- **AIM OF THE TASK**:
Without including the pictures, copy out every line below.

[Stored data entries]
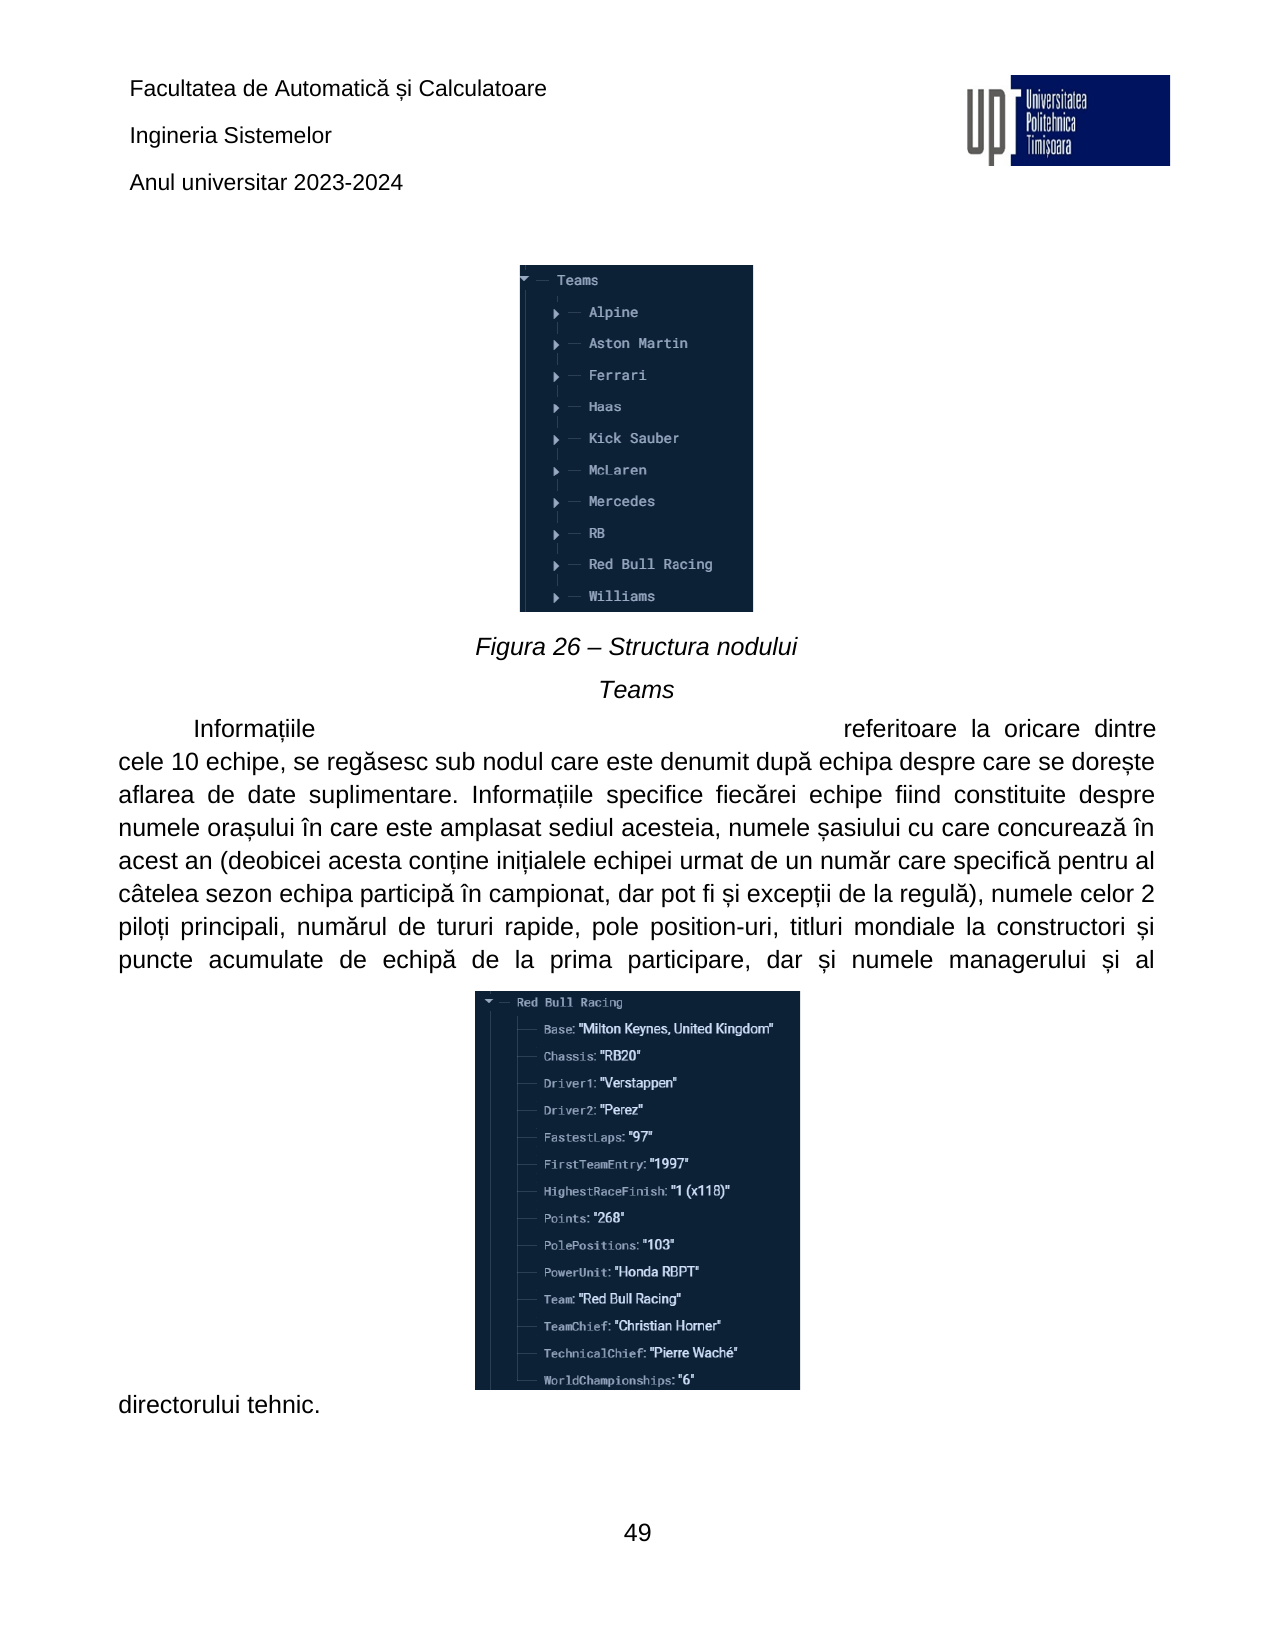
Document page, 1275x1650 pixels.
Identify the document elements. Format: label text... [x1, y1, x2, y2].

picture [475, 991, 800, 1390]
text Informațiile referitoare la oricare dintre cele 10 echipe, se regăsesc sub nodul care este denumit după echipa despre care se dorește aflarea de date suplimentare. Informațiile specifice fiecărei echipe fiind constituite despre numele orașului în care este amplasat sediul acesteia, numele șasiului cu care concurează în acest an (deobicei acesta conține inițialele echipei urmat de un număr care specifică pentru al câtelea sezon echipa participă în campionat, dar pot fi și excepții de la regulă), numele celor 2 piloți principali, numărul de tururi rapide, pole position-uri, titluri mondiale la constructori și puncte acumulate de echipă de la prima participare, dar și numele managerului și al directorului tehnic. [118, 714, 1157, 1419]
picture [967, 75, 1171, 166]
picture [518, 265, 753, 610]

- **FINAL ANSWER**:
Document page, 1275x1650 pixels.
Identify the document elements. Format: label text... [x1, y1, x2, y2].

picture [475, 991, 800, 1390]
text Informațiile referitoare la oricare dintre cele 10 echipe, se regăsesc sub nodul care este denumit după echipa despre care se dorește aflarea de date suplimentare. Informațiile specifice fiecărei echipe fiind constituite despre numele orașului în care este amplasat sediul acesteia, numele șasiului cu care concurează în acest an (deobicei acesta conține inițialele echipei urmat de un număr care specifică pentru al câtelea sezon echipa participă în campionat, dar pot fi și excepții de la regulă), numele celor 2 piloți principali, numărul de tururi rapide, pole position-uri, titluri mondiale la constructori și puncte acumulate de echipă de la prima participare, dar și numele managerului și al directorului tehnic. [118, 714, 1157, 1419]
picture [967, 75, 1171, 166]
picture [518, 265, 753, 610]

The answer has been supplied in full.